A political commentator in Ashgabat pointed out that Tachnazarov and another new deputy prime minister, Atamurad Berdiev, who has overall responsibility for developing the energy industry, are – unusually -“experts in their fields”.

“Yes, these people are less corrupt,” he said, referring to Akiev as well. “You could [also] say they carry much less political weight…. The main point is that these people have no political ambitions - for now at least - and they’re not clan-based figure; they’re more like hired managers.”

IWPR’s anonymous source in the ministry of economy and finance predicts little improvement, whatever personnel changes are made.

“Neither the president nor the newly-appointed senior officials are aware of the true situation either in the country as a whole or in specific sectors. None of the new people will dare present the true picture to Niazov. That implies that we’re going to keep on moving towards a total [economic] collapse.”

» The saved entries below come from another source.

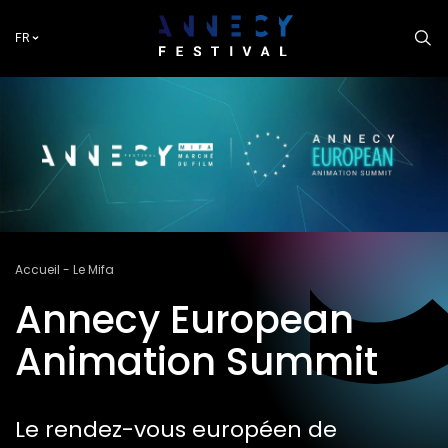
Aller
au
FR
contenu
principal
Fil
Accueil
Le Mifa
d'Ariane
Annecy European
Animation Summit
Le rendez-vous européen de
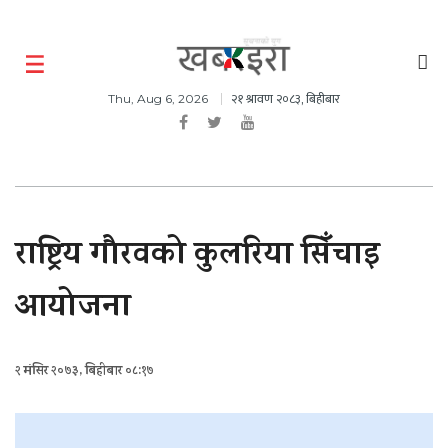
२१ श्रावण २०८३, बिहीबार
Thu, Aug 6, 2026
राष्ट्रिय गौरवको कुलरिया सिँचाइ
आयोजना
२ मंसिर २०७३, बिहीबार ०८:१७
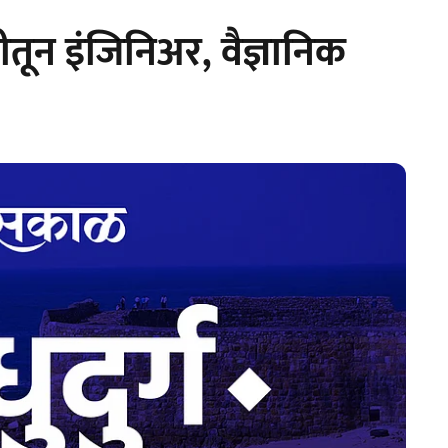
तून इंजिनिअर, वैज्ञानिक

It is hard to identify other government figures who – if Turkmenbashi chose – could be nurtured as possible successors. With Saparov out of the way and Akiev seen as too minor a figure, the role of key player in the president’s entourage ought fall naturally to the speaker of parliament, Ovezgeldy Ataev, but he too is seen as lacking the right stuff to take on a more serious role.

Experts both inside Turkmenistan and abroad cite a number of politicians who are in the president’s good books.

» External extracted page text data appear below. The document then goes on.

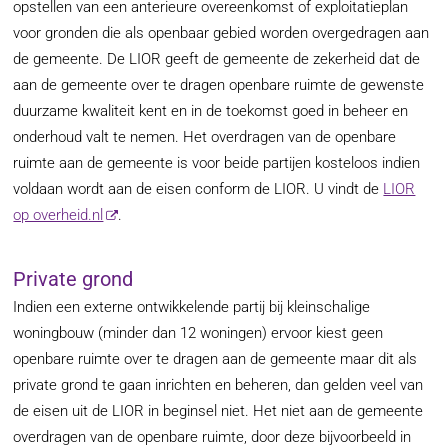
opstellen van een anterieure overeenkomst of exploitatieplan
voor gronden die als openbaar gebied worden overgedragen aan
de gemeente. De LIOR geeft de gemeente de zekerheid dat de
aan de gemeente over te dragen openbare ruimte de gewenste
duurzame kwaliteit kent en in de toekomst goed in beheer en
onderhoud valt te nemen. Het overdragen van de openbare
ruimte aan de gemeente is voor beide partijen kosteloos indien
voldaan wordt aan de eisen conform de LIOR. U vindt de
LIOR
op overheid.nl
.
Private grond
Indien een externe ontwikkelende partij bij kleinschalige
woningbouw (minder dan 12 woningen) ervoor kiest geen
openbare ruimte over te dragen aan de gemeente maar dit als
private grond te gaan inrichten en beheren, dan gelden veel van
de eisen uit de LIOR in beginsel niet. Het niet aan de gemeente
overdragen van de openbare ruimte, door deze bijvoorbeeld in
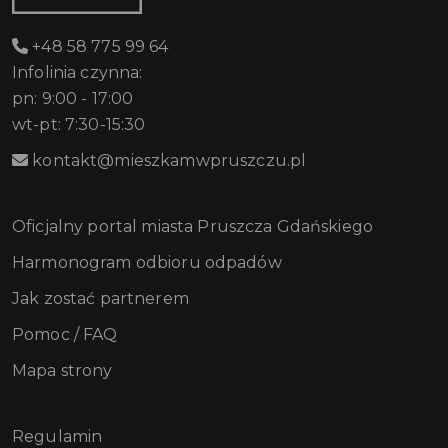
+48 58 775 99 64
Infolinia czynna:
pn: 9:00 - 17:00
wt-pt: 7:30-15:30
kontakt@mieszkamwpruszczu.pl
Oficjalny portal miasta Pruszcza Gdańskiego
Harmonogram odbioru odpadów
Jak zostać partnerem
Pomoc / FAQ
Mapa strony
Regulamin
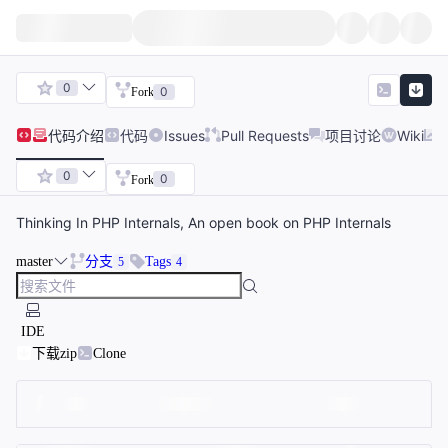
0
0
Fork
代码
介绍
代码
Issues
Pull Requests
项目讨论
Wiki
0
0
Fork
Thinking In PHP Internals, An open book on PHP Internals
master
分支
Tags
5
4
IDE
下载zip
Clone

Among them are Foreign Minister Rashid Meredov, the current ambassador in Washington, Mered Orazov, and Toili Kurbanov, a former envoy to Armenia currently studying at Yale University.

Analysts will now be watching to see what Turkmenbashi will do with parliament. He has indicated that he wants to increase the number of seats from 50 to 120 and grant more power to the legislature.

Once the issue comes up at the next parliamentary session due in October, the reform could be a convenient time to get rid of Ataev and appoint a new speaker.

One potential candidate for the job is Mered Niazov, the president’s son.

Mered, who lives much of the time in Vienna, has not been subject to the same public grooming that preceded the ascent of Ilham Aliev, who took over the presidency from his father Heydar in Azerbaijan; or Kazak president Nursultan Nazarbaev’s daughter Dariga, who combines media interests with running a political party.

But a former staffer in the ministry of internal affairs believes it is a real possibility.

“I can tell you for sure that the president is thinking seriously about who will succeed him,” he told IWPR. “It’s clear that even under Niazov the powers of the future president will be reduced by the constitution in favour of the parliament.

“I think that Niazov’s son Murad may become head of parliament. At any rate, in the past two years he’s been to Ashgabat frequently. His visits aren’t trumpeted, but he never used to come here so often. I also happen to know that he is studying the Turkmen language intensively – something he wasn’t noted for before.”

A former senior intelligence official now living abroad agreed with this prediction, saying, “There’s a high probability that Murad Niazov will make an appearance in the top echelons of Turkmen politics. He’s [also] got significant business concerns in Turkmenistan.”


For the moment it’s business as usual. An official in the defence ministry told IWPR, “There’s nothing special about the sackings of Saparov and Kurbanmuradov. Even if he falls seriously ill, our president will stay in power.”

This official suggested that Turkmenbashi was a canny operator who might exploit the recent decision by Uzbekistan to end the United States’ use of their airbase at Khanabad, and offer a Turkmen site just as conveniently located near the Afghan border. That way he would secure international support for his rule.

“We’re now negotiating with the Americans about their using the Mary-2 airbase. Our old boy knows exactly what he’s doing – so long as he hasn’t said a definite no, he’ll stay on as president forever. Turkmenbashi has all he needs to negotiate terms with both Russia and America.”

The strength of the Turkmen president’s position suggests that the reshuffles and purges will continue as long as he is still considering what to do.

As a joke popular in Turkmenistan has it, “In Soviet times people would pay bribes to become a minister. Now they pay bribes to avoid becoming a minister.”